Here is the ISPC code:
// Update the frequencies performing n *= exp(w * growth_factor) on count
elements
export uniform double update_frequencies_sum_n(
uniform uint len,
uniform double n_arr[],
uniform const double w_arr[],
uniform double growth_factor
) {
double sum_n = 0;
foreach (i = 0 ... len) {
double temp = w_arr[i] * growth_factor;
temp = exp(temp);
n_arr[i] *= temp;
sum_n += n_arr[i];
}
return reduce_add(sum_n);
}
/// Normalize n to sum of 1 and sum w weighted by n
export uniform double renormalize_n_weighted_sum_w(
uniform uint len,
uniform double n_arr[],
uniform const double w_arr[],
uniform double sum_n
) {
double sum_w = 0;
foreach (i = 0 ... len) {
n_arr[i] /= sum_n;
sum_w += n_arr[i] * w_arr[i];
}
return reduce_add(sum_w);
}
Both this and the original kernels with SLEEF + intrinsics were using AVX2
(i64x4 settings for ISPC/SLEEF).
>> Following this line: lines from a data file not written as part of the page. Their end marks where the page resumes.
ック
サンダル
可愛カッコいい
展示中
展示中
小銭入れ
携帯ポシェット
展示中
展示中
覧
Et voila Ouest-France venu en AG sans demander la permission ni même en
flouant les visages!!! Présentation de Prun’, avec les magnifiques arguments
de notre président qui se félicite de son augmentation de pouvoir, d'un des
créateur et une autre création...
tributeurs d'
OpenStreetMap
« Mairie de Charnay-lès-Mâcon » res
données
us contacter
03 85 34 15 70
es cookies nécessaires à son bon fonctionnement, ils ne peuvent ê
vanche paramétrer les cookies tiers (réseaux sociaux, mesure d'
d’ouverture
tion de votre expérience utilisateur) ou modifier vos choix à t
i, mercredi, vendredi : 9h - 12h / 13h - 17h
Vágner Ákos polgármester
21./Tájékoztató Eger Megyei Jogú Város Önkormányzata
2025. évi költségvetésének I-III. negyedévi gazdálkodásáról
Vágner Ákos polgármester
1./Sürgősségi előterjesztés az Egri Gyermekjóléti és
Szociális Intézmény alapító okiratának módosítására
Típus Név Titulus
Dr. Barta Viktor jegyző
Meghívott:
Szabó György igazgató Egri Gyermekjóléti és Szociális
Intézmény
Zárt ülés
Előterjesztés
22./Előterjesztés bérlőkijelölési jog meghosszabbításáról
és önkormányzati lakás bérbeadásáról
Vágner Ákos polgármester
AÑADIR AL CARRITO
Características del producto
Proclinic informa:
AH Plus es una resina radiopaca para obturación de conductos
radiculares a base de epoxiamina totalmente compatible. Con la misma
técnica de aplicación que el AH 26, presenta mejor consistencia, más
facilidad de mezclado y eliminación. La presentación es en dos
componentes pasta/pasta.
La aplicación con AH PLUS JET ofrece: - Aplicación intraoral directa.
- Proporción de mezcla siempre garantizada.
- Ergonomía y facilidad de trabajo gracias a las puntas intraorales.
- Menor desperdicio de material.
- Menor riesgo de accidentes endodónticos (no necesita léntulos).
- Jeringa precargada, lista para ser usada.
The original kernels included a scalar
peel loop for alignment, a pure vector loop, and a scalar remainder loop to
process extra elements.
I noticed that the performance difference was much milder if using floats
instead of doubles for the data being processed (~1.2s original kernel
switched to floats, ~2s ISPC) but the higher precision is needed here and
the performance is still much worse with the ISPC code.
Is there some performance optimization I'm missing with this ISPC code?